▶ [THE REQUEST] Count the lines in the data below that contain the string "instrument". Give only the number.

[SUPPLIED DATA start]

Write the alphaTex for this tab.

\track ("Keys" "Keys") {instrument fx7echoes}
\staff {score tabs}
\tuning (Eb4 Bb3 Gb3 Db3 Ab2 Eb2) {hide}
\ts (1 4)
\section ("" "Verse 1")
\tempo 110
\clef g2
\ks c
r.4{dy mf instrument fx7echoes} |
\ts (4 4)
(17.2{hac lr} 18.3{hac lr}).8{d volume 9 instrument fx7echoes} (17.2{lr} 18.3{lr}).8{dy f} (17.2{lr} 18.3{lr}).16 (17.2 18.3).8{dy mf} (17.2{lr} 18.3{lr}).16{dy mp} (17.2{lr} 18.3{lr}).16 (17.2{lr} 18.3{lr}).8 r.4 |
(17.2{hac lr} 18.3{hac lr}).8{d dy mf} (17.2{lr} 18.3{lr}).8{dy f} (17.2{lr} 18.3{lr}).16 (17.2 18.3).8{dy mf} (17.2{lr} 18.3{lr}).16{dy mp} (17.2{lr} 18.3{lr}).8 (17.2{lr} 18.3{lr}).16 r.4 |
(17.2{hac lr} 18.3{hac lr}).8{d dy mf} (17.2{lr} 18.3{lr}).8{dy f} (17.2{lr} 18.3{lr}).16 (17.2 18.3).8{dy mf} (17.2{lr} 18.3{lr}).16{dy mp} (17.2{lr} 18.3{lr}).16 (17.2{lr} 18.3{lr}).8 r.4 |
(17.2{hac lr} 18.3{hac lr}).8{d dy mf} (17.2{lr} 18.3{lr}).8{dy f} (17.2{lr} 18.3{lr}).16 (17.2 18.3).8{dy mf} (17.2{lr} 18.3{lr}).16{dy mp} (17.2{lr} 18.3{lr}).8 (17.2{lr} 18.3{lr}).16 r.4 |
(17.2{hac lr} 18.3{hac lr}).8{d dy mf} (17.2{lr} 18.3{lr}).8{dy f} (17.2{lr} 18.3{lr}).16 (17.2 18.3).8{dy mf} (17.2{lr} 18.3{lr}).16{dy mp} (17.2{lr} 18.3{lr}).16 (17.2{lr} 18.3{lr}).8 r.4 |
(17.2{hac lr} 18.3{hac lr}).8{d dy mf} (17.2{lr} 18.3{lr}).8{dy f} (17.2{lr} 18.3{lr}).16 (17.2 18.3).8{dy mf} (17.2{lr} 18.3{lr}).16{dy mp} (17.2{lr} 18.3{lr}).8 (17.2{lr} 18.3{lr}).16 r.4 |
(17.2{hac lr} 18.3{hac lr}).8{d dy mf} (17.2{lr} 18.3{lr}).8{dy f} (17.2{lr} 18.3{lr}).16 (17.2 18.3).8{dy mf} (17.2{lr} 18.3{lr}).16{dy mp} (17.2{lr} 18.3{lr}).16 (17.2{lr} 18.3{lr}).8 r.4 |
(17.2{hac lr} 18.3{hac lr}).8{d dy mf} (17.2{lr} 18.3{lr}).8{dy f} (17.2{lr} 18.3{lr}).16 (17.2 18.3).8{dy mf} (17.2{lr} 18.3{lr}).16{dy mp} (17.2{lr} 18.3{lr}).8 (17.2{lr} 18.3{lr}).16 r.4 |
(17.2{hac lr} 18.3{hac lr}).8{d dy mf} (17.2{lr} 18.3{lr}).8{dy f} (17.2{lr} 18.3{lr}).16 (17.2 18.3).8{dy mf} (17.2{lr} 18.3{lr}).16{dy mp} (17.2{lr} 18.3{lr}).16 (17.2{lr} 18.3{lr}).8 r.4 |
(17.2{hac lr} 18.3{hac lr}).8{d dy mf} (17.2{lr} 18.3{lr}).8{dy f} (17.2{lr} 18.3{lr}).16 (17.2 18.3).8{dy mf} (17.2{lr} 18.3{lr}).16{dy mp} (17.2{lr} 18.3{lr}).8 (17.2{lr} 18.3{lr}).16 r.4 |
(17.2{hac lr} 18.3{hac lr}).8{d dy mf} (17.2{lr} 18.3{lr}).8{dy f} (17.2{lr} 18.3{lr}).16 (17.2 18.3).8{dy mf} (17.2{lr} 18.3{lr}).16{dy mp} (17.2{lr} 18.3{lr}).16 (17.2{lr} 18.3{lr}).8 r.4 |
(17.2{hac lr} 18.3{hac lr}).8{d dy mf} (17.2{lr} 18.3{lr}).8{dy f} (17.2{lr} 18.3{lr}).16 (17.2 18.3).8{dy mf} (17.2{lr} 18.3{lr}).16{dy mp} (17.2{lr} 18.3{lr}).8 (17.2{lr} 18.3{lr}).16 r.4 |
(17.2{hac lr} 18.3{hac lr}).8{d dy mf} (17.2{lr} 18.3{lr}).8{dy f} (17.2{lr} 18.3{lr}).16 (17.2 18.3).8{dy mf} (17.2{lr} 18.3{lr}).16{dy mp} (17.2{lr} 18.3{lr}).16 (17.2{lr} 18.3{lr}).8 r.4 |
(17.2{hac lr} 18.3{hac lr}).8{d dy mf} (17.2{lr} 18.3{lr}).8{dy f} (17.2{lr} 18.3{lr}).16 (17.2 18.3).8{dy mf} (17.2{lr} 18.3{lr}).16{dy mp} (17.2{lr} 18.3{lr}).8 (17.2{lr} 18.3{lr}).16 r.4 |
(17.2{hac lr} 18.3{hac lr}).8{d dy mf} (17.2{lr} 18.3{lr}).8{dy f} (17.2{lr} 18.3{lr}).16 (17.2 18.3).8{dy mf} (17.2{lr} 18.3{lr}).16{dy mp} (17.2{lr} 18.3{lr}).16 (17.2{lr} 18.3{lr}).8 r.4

[SUPPLIED DATA end]

▶ [COMPLETE ANSWER] 3